The characters are ridiculous, and poorly conceived, poorly portrayed, and they don't act as people would in real life. The dialog is wooden and unbelievable, and people say things that they wouldn't in normal life, discuss things with people that they normally wouldn't, etc. One of the main characters is a guy who works for the NSA in a Top Secret facility, and on a first date he tells his new girlfriend. Now this might be because he's an idiot, but the girlfriend, of course, is a terrorist, and of course things deteriorate from there.

Bad dialog, bad characters, poorly constructed plot, bad unbelievable premise...you get the idea. I didn't see anything here worth recommending to anyone.
4 of 5 people found the following review helpful
4.0 out of 5 stars al-Qaeda Strikes Again has everything going on 7 Jan 2009
By Susie - Published on Amazon.com
Format:Paperback
I usually read British mystery books, but I had been told by more than a few people al-Qaeda Strikes Again is a 'must read'.
This book has everything going on.
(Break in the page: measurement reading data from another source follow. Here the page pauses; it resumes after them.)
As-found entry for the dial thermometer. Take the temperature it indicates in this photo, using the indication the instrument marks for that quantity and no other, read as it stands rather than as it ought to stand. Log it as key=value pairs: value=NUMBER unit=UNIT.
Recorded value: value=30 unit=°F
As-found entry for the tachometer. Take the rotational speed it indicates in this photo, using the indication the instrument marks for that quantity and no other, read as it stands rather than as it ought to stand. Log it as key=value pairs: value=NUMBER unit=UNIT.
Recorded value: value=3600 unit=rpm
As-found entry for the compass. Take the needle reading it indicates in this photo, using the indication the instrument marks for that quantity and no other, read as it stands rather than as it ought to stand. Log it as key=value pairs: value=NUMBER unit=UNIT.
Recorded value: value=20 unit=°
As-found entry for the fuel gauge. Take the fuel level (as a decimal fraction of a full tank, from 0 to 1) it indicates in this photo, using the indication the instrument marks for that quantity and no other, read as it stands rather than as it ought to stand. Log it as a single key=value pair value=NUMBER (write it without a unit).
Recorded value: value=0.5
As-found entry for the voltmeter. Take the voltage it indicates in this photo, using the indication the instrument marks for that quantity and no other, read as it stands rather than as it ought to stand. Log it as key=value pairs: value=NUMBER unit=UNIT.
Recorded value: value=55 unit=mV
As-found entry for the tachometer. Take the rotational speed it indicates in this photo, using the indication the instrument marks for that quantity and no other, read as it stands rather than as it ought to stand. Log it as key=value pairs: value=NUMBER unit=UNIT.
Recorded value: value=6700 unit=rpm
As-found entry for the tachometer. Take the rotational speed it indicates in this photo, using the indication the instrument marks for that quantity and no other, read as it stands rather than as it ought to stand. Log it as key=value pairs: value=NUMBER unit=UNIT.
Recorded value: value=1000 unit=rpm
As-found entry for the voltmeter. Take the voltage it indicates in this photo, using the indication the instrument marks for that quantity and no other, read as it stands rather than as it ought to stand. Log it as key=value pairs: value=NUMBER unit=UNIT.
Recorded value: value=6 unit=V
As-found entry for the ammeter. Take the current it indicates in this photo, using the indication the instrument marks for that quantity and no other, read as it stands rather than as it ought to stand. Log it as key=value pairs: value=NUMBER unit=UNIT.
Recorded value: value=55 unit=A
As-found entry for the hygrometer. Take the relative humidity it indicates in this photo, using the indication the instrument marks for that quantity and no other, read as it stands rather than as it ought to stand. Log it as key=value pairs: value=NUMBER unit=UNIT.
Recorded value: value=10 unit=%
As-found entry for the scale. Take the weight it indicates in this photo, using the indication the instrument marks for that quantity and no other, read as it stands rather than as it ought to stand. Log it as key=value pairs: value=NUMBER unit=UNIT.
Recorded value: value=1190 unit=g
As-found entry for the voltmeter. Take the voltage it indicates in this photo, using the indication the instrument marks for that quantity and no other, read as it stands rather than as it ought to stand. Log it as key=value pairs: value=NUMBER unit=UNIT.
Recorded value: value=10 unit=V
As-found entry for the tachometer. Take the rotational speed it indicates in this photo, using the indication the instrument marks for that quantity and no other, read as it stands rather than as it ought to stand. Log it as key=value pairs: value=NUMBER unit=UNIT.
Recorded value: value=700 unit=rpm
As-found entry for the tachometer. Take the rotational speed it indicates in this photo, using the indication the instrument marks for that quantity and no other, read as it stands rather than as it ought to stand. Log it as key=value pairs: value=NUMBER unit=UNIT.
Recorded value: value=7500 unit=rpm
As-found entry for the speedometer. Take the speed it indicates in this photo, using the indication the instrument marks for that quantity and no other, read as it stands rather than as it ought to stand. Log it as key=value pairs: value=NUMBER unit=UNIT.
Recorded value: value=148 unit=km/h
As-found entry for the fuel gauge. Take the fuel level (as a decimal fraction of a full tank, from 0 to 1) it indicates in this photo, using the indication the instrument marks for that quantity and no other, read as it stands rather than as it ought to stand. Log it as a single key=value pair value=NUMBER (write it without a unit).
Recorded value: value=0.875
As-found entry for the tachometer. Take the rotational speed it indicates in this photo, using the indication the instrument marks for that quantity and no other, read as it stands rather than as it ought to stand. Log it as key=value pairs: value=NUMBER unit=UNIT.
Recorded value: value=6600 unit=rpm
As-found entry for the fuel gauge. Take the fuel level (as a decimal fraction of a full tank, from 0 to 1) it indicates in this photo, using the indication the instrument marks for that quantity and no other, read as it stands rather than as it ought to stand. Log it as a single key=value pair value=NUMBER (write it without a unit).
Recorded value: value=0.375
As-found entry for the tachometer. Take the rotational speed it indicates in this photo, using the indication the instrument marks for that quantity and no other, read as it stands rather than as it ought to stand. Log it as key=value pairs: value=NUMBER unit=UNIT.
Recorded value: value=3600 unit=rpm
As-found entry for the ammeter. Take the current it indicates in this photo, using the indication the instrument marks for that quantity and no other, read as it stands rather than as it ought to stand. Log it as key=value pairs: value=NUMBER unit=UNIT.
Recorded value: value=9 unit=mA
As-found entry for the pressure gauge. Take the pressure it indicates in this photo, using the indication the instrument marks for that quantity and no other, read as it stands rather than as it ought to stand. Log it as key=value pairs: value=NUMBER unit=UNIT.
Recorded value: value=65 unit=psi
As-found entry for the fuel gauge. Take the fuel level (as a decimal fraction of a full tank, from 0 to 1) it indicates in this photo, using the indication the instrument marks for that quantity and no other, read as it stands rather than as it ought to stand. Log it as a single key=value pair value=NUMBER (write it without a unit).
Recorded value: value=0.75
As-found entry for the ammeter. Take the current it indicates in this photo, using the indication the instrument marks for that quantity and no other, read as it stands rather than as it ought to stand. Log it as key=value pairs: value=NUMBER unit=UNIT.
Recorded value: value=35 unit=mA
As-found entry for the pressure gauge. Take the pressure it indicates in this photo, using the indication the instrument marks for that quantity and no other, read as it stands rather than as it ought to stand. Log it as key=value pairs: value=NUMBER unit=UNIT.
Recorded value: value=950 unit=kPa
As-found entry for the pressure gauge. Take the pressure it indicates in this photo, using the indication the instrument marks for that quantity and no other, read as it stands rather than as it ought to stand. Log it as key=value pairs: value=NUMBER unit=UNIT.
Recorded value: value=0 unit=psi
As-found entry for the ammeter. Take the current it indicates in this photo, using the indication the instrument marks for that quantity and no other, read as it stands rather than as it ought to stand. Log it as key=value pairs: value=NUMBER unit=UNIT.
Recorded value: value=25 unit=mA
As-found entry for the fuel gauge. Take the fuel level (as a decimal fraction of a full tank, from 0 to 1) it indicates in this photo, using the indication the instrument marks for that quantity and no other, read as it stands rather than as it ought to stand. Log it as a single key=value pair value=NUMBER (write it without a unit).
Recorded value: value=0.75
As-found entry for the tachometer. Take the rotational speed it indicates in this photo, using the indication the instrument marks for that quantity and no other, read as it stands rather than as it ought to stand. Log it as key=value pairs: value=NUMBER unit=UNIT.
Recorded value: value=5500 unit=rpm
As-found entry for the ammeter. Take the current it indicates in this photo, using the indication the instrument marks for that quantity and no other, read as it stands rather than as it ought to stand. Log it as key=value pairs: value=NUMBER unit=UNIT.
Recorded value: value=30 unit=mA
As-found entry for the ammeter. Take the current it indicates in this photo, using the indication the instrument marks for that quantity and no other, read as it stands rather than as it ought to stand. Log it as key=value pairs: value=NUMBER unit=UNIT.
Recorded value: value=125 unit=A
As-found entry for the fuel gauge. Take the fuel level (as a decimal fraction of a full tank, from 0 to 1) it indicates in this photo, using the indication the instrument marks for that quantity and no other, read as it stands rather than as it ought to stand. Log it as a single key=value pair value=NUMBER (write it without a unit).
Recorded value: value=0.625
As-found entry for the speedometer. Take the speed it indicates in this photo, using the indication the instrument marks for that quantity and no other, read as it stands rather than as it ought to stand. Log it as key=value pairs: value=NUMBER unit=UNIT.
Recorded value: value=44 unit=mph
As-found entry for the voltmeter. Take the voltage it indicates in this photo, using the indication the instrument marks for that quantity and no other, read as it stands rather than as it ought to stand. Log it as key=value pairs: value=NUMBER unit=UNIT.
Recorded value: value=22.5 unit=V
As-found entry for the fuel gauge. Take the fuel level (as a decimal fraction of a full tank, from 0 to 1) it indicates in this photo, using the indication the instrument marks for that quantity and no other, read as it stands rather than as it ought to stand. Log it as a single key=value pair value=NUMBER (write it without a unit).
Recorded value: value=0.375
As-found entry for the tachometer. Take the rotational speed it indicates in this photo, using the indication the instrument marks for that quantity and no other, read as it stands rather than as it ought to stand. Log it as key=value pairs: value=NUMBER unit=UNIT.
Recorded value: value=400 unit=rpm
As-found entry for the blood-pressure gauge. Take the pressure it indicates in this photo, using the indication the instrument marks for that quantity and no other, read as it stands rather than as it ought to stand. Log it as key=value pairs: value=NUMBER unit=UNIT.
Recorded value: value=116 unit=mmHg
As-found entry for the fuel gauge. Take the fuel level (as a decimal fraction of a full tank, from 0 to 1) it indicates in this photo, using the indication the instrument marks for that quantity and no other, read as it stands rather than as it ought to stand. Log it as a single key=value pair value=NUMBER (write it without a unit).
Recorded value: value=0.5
There's murder, assassination plots, suicide, terrorists, the C.I.A., the F.B.I., romance and is sometimes funny.
At first the events seem random but soon it all pulls together, the result is an exciting and entertaining book.
4 of 5 people found the following review helpful
5.0 out of 5 stars Binkley Strikes Back 1 Jan 2009
By R. E. Conary - Published on Amazon.com
Format:Paperback|Amazon Verified Purchase
Will terrorists strike the U.S. again? Experts say yes. Will we stop them? Maybe.

Bill Binkley's debut thriller, "al-Queda Strikes Again," challenges America's top analysts and FBI agents to solve that problem. Failure is not an option.

"al-Qaeda Strikes Again" reminds me a lot of Frederick Forsyth's first novel, "The Day of the Jackal" (one of my all-time favorites). Forsyth's police Inspector Claude Lebel and the "old boys' network" of foreign intelligence and police contacts must stop the assassination of French president, Charles de Gaulle, without knowing who, when, where or how. In Binkley's book, it's the Jackal times twenty.

Twenty U.S. cities are targeted for catastrophe that will make 9/11 pale in comparison and all U.S. intelligence has is the list of cities. It will take everything that crack analyst Rennie Jordon and Special Agent Wayne Kelly and their teams can figure out and do to stop the devastation from happening.

The book has flaws, but these never stop "al-Qaeda Stikes Again" from beating a rhythmic tattoo (like the theme from "Jaws") toward an exciting, page-flipping, it-could-happen climax.